Testing.py (and maybe NeuralNet.py but this shouldn’t be needed) and explain its

functionality in the Analysis PDF. You are free to use screenshots, pseudocode, comments,

and any other ways to explain how you build your network and why. Additionally, you must

submit the data you used to train your model as xor_data.txt

Deliverables:

• NeuralNet.py

• Testing.py

• Analysis.pdf

• xor_data.txt (if you completed the extra credit Q7)

PyPy:

“If you want your code to run faster you should probably just use PyPy.”

– Guido van Rossum (creator of Python)

What is PyPy?

PyPy is an implementation of Python different than the “default” implementation you have

been using all this time, which is CPython, this means that PyPy has a different way of

interpreting your .py source code and executing it.
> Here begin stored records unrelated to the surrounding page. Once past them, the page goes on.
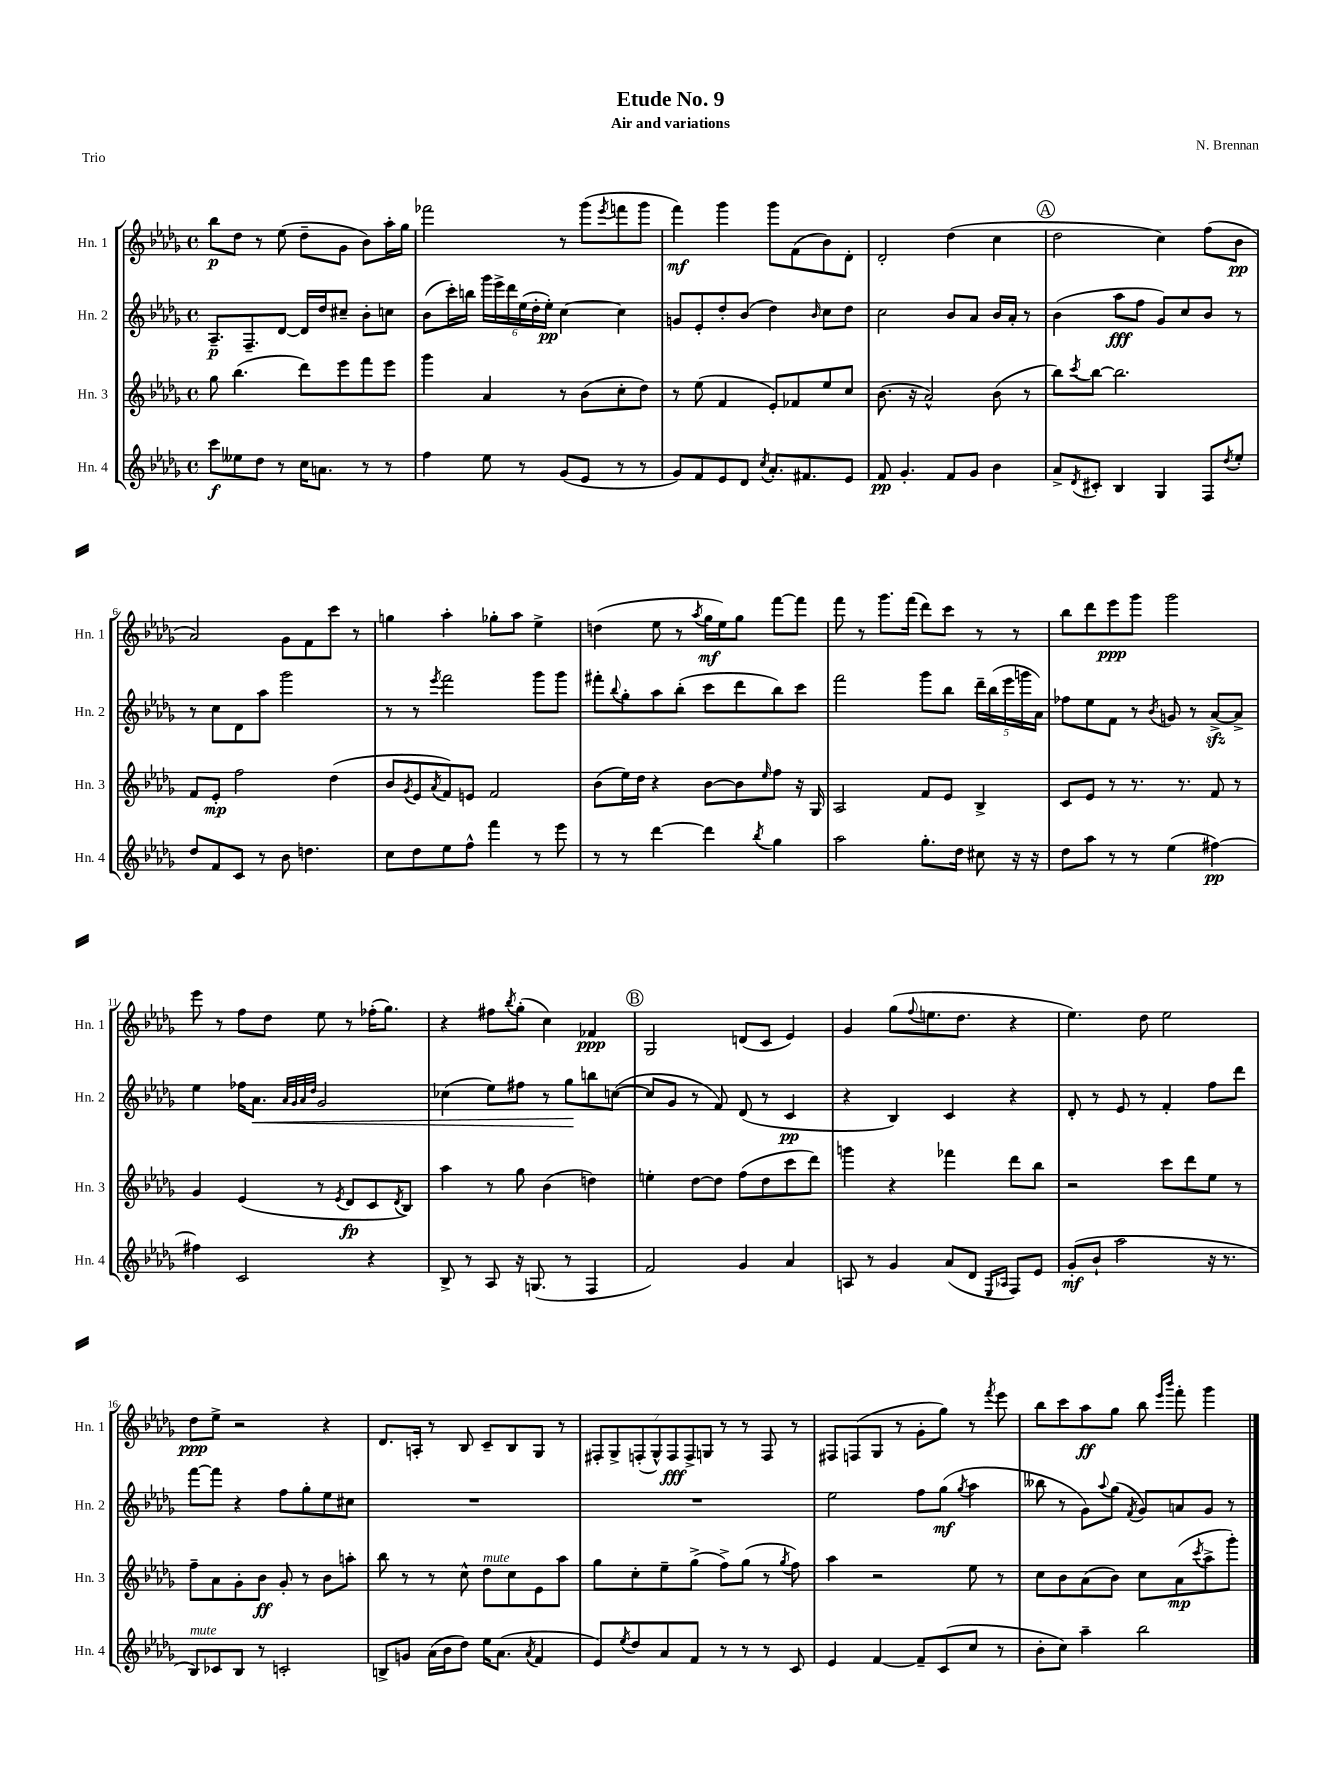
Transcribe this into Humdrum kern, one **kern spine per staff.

**kern	**dynam	**kern	**dynam	**kern	**dynam	**kern	**dynam
*part4	*part4	*part3	*part3	*part2	*part2	*part1	*part1
*staff4	*staff4	*staff3	*staff3	*staff2	*staff2	*staff1	*staff1
*I"Hn. 4	*	*I"Hn. 3	*	*I"Hn. 2	*	*I"Hn. 1	*
*I'Hn. 4	*	*I'Hn. 3	*	*I'Hn. 2	*	*I'Hn. 1	*
*clefG2	*	*clefG2	*	*clefG2	*	*clefG2	*
*k[b-e-a-d-g-]	*	*k[b-e-a-d-g-]	*	*k[b-e-a-d-g-]	*	*k[b-e-a-d-g-]	*
*M4/4	*	*M4/4	*	*M4/4	*	*M4/4	*
*met(c)	*	*met(c)	*	*met(c)	*	*met(c)	*
=1	=1	=1	=1	=1	=1	=1	=1
8ccc\L	f	8gg-\	.	8.A-~/L	p	8bb-\L	p
8ee--X\	.	(4.bb-\	.	.	.	8dd-\J	.
.	.	.	.	8.F~/	.	.	.
8dd-\J	.	.	.	.	.	8r	.
8r	.	.	.	[8d-/J	.	(8ee-\	.
16cc\KL	.	8ddd-\L)	.	16d-/LL]	.	8dd-~\L	.
8.an\J	.	.	.	16dd-/J	.	.	.
.	.	8eee-\	.	8cc#X~/J	.	8g-\J	.
8r	.	8fff\	.	8b-'\L	.	8b-\L)	.
8r	.	8eee-\J	.	8ccn\J	.	16aa-'\L	.
.	.	.	.	.	.	16gg-\JJ	.
=2	=2	=2	=2	=2	=2	=2	=2
4ff\	.	4ggg-\	.	(8b-\L	.	2fff-X\	.
.	.	.	.	16ccc'\L)	.	.	.
.	.	.	.	16bbn\JJ	.	.	.
8ee-\	.	4a-/	.	24ggg-\LL	.	.	.
.	.	.	.	24eee-^\	.	.	.
.	.	.	.	24ddd-\	.	.	.
8r	.	.	.	(24ee-\	.	.	.
.	.	.	.	24dd-'\	.	.	.
.	.	.	.	24ee-'\JJ)	pp	.	.
(8g-/L	.	8r	.	[4cc\	.	8r	.
8e-/J	.	(8b-\L	.	.	.	(8ggg-\L	.
.	.	.	.	.	.	8qeee-/	.
8r	.	8cc'\	.	4cc\]	.	8fffn\	.
8r	.	8dd-\J)	.	.	.	8ggg-\J	.
=3	=3	=3	=3	=3	=3	=3	=3
8g-/L)	.	8r	.	8gn/L	.	4fff\)	mf
8f/	.	(8ee-\	.	8e-'/	.	.	.
8e-/	.	4f/	.	8dd-'/	.	4ggg-\	.
8d-/J	.	.	.	(8b-/J	.	.	.
8qcc/	.	.	.	.	.	.	.
8.a-'/L	.	8e-'/L)	.	4dd-\)	.	8ggg-\L	.
.	.	8f-X/	.	.	.	(8f\	.
8.f#X/	.	.	.	.	.	.	.
.	.	.	.	16qqb-/	.	.	.
.	.	8ee-/	.	8cc\L	.	8b-\)	.
8e-/J	.	8cc/J	.	8dd-\J	.	8d-'\J	.
=4	=4	=4	=4	=4	=4	=4	=4
8f/	pp	(8.b-\	.	2cc\	.	2d-'/	.
4.g-'/	.	.	.	.	.	.	.
.	.	16r	.	.	.	.	.
.	.	2a-^^/)	.	.	.	.	.
8f/L	.	.	.	8b-/L	.	(4dd-\	.
8g-/J	.	.	.	8a-/J	.	.	.
4b-\	.	(8b-\	.	16b-/LL	.	4cc\	.
.	.	.	.	16a-'/JJ	.	.	.
.	.	8r	.	8r	.	.	.
!!LO:REH:place=s1:t=A
=5	=5	=5	=5	=5	=5	=5	=5
8a-^/L	.	8bb-\L)	.	(4b-\	.	2dd-\	.
8qd-/	.	8qccc/	.	.	.	.	.
8c#X'/J	.	[8bb-\J	.	.	.	.	.
4B-/	.	2.bb-\]	.	8aa-\L	fff	.	.
.	.	.	.	8ff\J	.	.	.
4G-/	.	.	.	8g-/L)	.	4cc\)	.
.	.	.	.	8cc/	.	.	.
8F/L	.	.	.	8b-/J	.	(8ff\L	.
8qdd-/	.	.	.	.	.	.	.
8ee-'/J	.	.	.	8r	.	8b-\J	pp
!!LO:LB:g=z
=6	=6	=6	=6	=6	=6	=6	=6
8dd-/L	.	8f/L	.	8r	.	2a-/)	.
8f/	.	8e-'/J	mp	8cc\L	.	.	.
8c/J	.	2ff\	.	8d-\	.	.	.
8r	.	.	.	8aa-\J	.	.	.
8b-\	.	.	.	2ggg-\	.	8g-\L	.
4.ddn\	.	.	.	.	.	8f\	.
.	.	(4dd-\	.	.	.	8ccc\J	.
.	.	.	.	.	.	8r	.
=7	=7	=7	=7	=7	=7	=7	=7
8cc\L	.	8b-/L	.	8r	.	4ggn\	.
.	.	8qg-/	.	.	.	.	.
8dd-\	.	8e-/	.	8r	.	.	.
.	.	8qa-/	.	8qeee-/	.	.	.
8ee-\	.	8f/)	.	2fff\	.	4aa-'\	.
8ff^^\J	.	8en/J	.	.	.	.	.
4fff\	.	2f/	.	.	.	8gg-X'\L	.
.	.	.	.	.	.	8aa-\J	.
8r	.	.	.	8ggg-\L	.	4ee-^\	.
8eee-\	.	.	.	8ggg-\J	.	.	.
=8	=8	=8	=8	=8	=8	=8	=8
8r	.	(8b-\L	.	8fff#X'\L	.	(4ddn\	.
.	.	.	.	8qqbb-/	.	.	.
8r	.	16ee-\L)	.	8gg-'\	.	.	.
.	.	16dd-\JJ	.	.	.	.	.
[4ddd-\	.	4r	.	8aa-\	.	8ee-\	.
.	.	.	.	(8bb-'\J	.	8r	.
.	.	.	.	.	.	8qaa-/	.
4ddd-\]	.	[8b-\L	.	8ccc\L	.	16gg-\LL	mf
.	.	.	.	.	.	16ee-\J)	.
.	.	8b-\]	.	8ddd-\	.	8gg-\J	.
8qbb-/	.	16qqee-/	.	.	.	.	.
4gg-\	.	8ff\J	.	8bb-\)	.	[8fff\L	.
.	.	16r	.	8ccc\J	.	8fff\J]	.
.	.	16G-/	.	.	.	.	.
=9	=9	=9	=9	=9	=9	=9	=9
2aa-\	.	2A-/	.	2fff\	.	8fff\	.
.	.	.	.	.	.	8r	.
.	.	.	.	.	.	8.ggg-\L	.
.	.	.	.	.	.	(16fff\Jk	.
8.gg-'\L	.	8f/L	.	8ggg-\L	.	8ddd-\L)	.
.	.	8e-/J	.	8bb-\J	.	8ccc\J	.
16dd-\Jk	.	.	.	.	.	.	.
8cc#X\	.	4B-^/	.	20ddd-~\LL	.	8r	.
.	.	.	.	(20bb-\	.	.	.
.	.	.	.	20eee-\	.	.	.
16r	.	.	.	.	.	8r	.
.	.	.	.	20gggn\	.	.	.
16r	.	.	.	.	.	.	.
.	.	.	.	20a-\JJ)	.	.	.
=10	=10	=10	=10	=10	=10	=10	=10
8dd-\L	.	8c/L	.	8ff-X\L	.	8bb-\L	.
8aa-\J	.	8e-/J	.	8ee-\	.	8ddd-\	.
8r	.	8r	.	8f\J	.	8eee-\	ppp
8r	.	8.r	.	8r	.	8ggg-\J	.
.	.	.	.	8qb-/	.	.	.
(4ee-\	.	.	.	8gn/	.	2ggg-\	.
.	.	8.r	.	.	.	.	.
.	.	.	.	8r	.	.	.
[4ff#X\)	pp	8f/	.	[8a-zz^/L	.	.	.
.	.	8r	.	8a-^/J]	.	.	.
!!LO:LB:g=z
=11	=11	=11	=11	=11	=11	=11	=11
4ff#X\]	.	4g-/	.	4ee-\	.	8eee-\	.
.	.	.	.	.	.	8r	.
2c/	.	(4e-/	.	16ff-X\KL	.	8ff\L	.
!	!	!	!	!	!LO:HP:b	!	!
.	.	.	.	8.a-\J	<	.	.
.	.	.	.	.	.	8dd-\J	.
.	.	.	.	32qqa-/LLL	.	.	.
.	.	.	.	32qqg-/	.	.	.
.	.	.	.	32qqa-/	.	.	.
.	.	.	.	32qqdd-/JJJ	.	.	.
.	.	8r	.	2g-/	.	8ee-\	.
.	.	8qe-/	.	.	.	.	.
.	.	8d-/L	fp	.	.	8r	.
4r	.	8c/	.	.	.	(16ff-X'\KL	.
.	.	.	.	.	.	8.gg-\J)	.
.	.	8qd-/	.	.	.	.	.
.	.	8B-/J)	.	.	.	.	.
=12	=12	=12	=12	=12	=12	=12	=12
8B-^/	.	4aa-\	.	(4cc-X\	.	4r	.
8r	.	.	.	.	.	.	.
8A-/	.	8r	.	8ee-\L)	.	8ff#X\L	.
.	.	.	.	.	.	8qbb-/	.
16r	.	8gg-\	.	8ff#X\J	.	(8gg-'\J	.
(8.Gn/	.	.	.	.	.	.	.
.	.	(4b-\	.	8r	.	4cc\)	.
8r	.	.	.	8gg-\L	.	.	.
4F/	.	4ddn\)	.	8bbn\	[	4f-X/	ppp
.	.	.	.	([8ccn\J	.	.	.
!!LO:REH:place=s1:t=B
=13	=13	=13	=13	=13	=13	=13	=13
2f/)	.	4een'\	.	8cc/L]	.	2G-/	.
.	.	.	.	8g-/J	.	.	.
.	.	[8dd-\L	.	8r	.	.	.
.	.	8dd-\J]	.	8f/)	.	.	.
4g-/	.	(8ff\L	.	(8d-/	.	(8dn/L	.
.	.	8dd-\	.	8r	.	8c/J	.
4a-/	.	8ccc\	.	4c/	pp	4e-/)	.
.	.	8ddd-\J)	.	.	.	.	.
=14	=14	=14	=14	=14	=14	=14	=14
8An/	.	4gggn\	.	4r	.	4g-/	.
8r	.	.	.	.	.	.	.
4g-/	.	4r	.	4B-/)	.	(8gg-\L	.
.	.	.	.	.	.	8qqff/	.
.	.	.	.	.	.	8.een\	.
(8a-/L	.	4fff-X\	.	4c/	.	.	.
.	.	.	.	.	.	8.dd-\J	.
8d-/J	.	.	.	.	.	.	.
16qqE-/LL	.	.	.	.	.	.	.
16qqA-X/JJ	.	.	.	.	.	.	.
8F/L)	.	8ddd-\L	.	4r	.	4r	.
8e-/J	.	8bb-\J	.	.	.	.	.
=15	=15	=15	=15	=15	=15	=15	=15
(8g-'/L	mf	2r	.	8d-'/	.	4.ee-\)	.
8b-`/J	.	.	.	8r	.	.	.
2aa-\	.	.	.	8e-/	.	.	.
.	.	.	.	8r	.	8dd-\	.
.	.	8ccc\L	.	4f'/	.	2ee-\	.
.	.	8ddd-\	.	.	.	.	.
16r	.	8ee-\J	.	8ff\L	.	.	.
8.r	.	.	.	.	.	.	.
.	.	8r	.	8ddd-\J	.	.	.
!!LO:LB:g=z
=16	=16	=16	=16	=16	=16	=16	=16
!LO:TX:a:i:t=mute	!	!	!	!	!	!	!
8B-/L)	.	8ff~\L	.	[8fff\L	.	8dd-\L	ppp
8c-X/	.	8a-\	.	8fff\J]	.	8ee-^\J	.
8B-/J	.	8g-'\	.	4r	.	2r	.
8r	.	8b-\J	ff	.	.	.	.
2cn'/	.	8g-'/	.	8ff\L	.	.	.
.	.	8r	.	8gg-'\	.	.	.
.	.	8b-\L	.	8ee-\	.	4r	.
.	.	8aan'\J	.	8cc#X\J	.	.	.
=17	=17	=17	=17	=17	=17	=17	=17
8Bn^/L	.	8bb-\	.	1r	.	8.d-/L	.
8gn/J	.	8r	.	.	.	.	.
.	.	.	.	.	.	16An'/Jk	.
(16a-\LL	.	8r	.	.	.	8r	.
16b-\J	.	.	.	.	.	.	.
8dd-\J)	.	8cc^^\	.	.	.	8B-/	.
!	!	!LO:TX:a:i:t=mute	!	!	!	!	!
16ee-\KL	.	8dd-\L	.	.	.	8c~/L	.
(8.a-\J	.	.	.	.	.	.	.
.	.	8cc\	.	.	.	8B-/	.
8qa-/	.	.	.	.	.	.	.
4f/	.	8e-\	.	.	.	8G-/J	.
.	.	8aa-\J	.	.	.	8r	.
=18	=18	=18	=18	=18	=18	=18	=18
8e-/L)	.	8gg-\L	.	1r	.	14F#X'/L	.
.	.	.	.	.	.	14G-^/	.
8qee-/	.	.	.	.	.	.	.
8dd-/	.	8cc'\	.	.	.	.	.
.	.	.	.	.	.	(14Fn'/	.
.	.	.	.	.	.	14G-^^/)	.
8a-/	.	8ee-~\	.	.	.	.	.
.	.	.	.	.	.	14F/	fff
.	.	.	.	.	.	14F^/	.
8f/J	.	(8gg-^\J	.	.	.	.	.
.	.	.	.	.	.	14Gn/J	.
8r	.	8ff^\L)	.	.	.	8r	.
8r	.	(8gg-\J	.	.	.	8r	.
8r	.	8r	.	.	.	8F/	.
.	.	8qgg-/	.	.	.	.	.
8c/	.	8ff\)	.	.	.	8r	.
=19	=19	=19	=19	=19	=19	=19	=19
4e-/	.	4aa-\	.	2ee-\	.	8F#X/L	.
.	.	.	.	.	.	(8Fn/	.
[4f/	.	2r	.	.	.	8G-/J	.
.	.	.	.	.	.	8r	.
8f~/L]	.	.	.	8ff\L	.	8g-'\L	.
(8c/	.	.	.	(8gg-\J	mf	8gg-\J)	.
.	.	.	.	8qgg-/	.	.	.
8cc/J	.	8ee-\	.	4aa-\	.	8r	.
.	.	.	.	.	.	8qfff/	.
8r	.	8r	.	.	.	8eee-\	.
=20	=20	=20	=20	=20	=20	=20	=20
8b-'\L	.	8cc\L	.	8bb--X\	.	8bb-\L	.
8cc\J)	.	8b-\	.	8r	.	8ccc\	.
4aa-~\	.	(8a-\	.	8g-\L)	.	8aa-\	ff
.	.	.	.	8qqaa-/	.	.	.
.	.	8b-\J)	.	(8gg-\J	.	8gg-\J	.
.	.	.	.	8qf/	.	.	.
2bb-\	.	8cc\L	.	8g-/L)	.	8bb-\	.
.	.	.	.	.	.	16qqeee-/LL	.
.	.	.	.	.	.	16qqbbb-/JJ	.
.	.	(8a-\	mp	8an/	.	8fff'\	.
.	.	8qccc/	.	.	.	.	.
.	.	8aa-^\	.	8g-/J	.	4ggg-\	.
.	.	8ggg-'\J)	.	8r	.	.	.
==	==	==	==	==	==	==	==
*-	*-	*-	*-	*-	*-	*-	*-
The specific reasons why PyPy is so much faster than CPython is beyond the scope of this

class so we won’t get much in detail apart from saying Pypy uses “just-in-time compilation”,

meaning it compiles the code as it is executing it instead of simply interpreting the

instructions on a script as it goes. If you’re interested in understanding more about the

backend reasons for this difference the Wikipedia page for PyPy is a good stating point for

you to start poking around the hyperlinks to all these concepts.

How do I use Pypy?

First install it directly from the source: https://www.pypy.org/download.html

Once you install PyPy for your OS you can use it to run Python source code by typing:

pypy filename.py

instead of the usual:

py filename.py

Note that to use PyPy to run the code for your analysis questions you do not have to change

anything in NeuralNet.py or Testing.py, and you don’t have to write code any differently than

“regular” Python for this to work!

Just write the code for your project like you would normally do, and run the PyPy command

for your files!

Do I have to use PyPy for this project?

No! We are not mandating that students download PyPy and use it to run their code, however

the TAs strongly advise that you do, otherwise be prepared to potentially have to wait for up

to 3-4 hours each time you want to run your code for questions 5 to 7.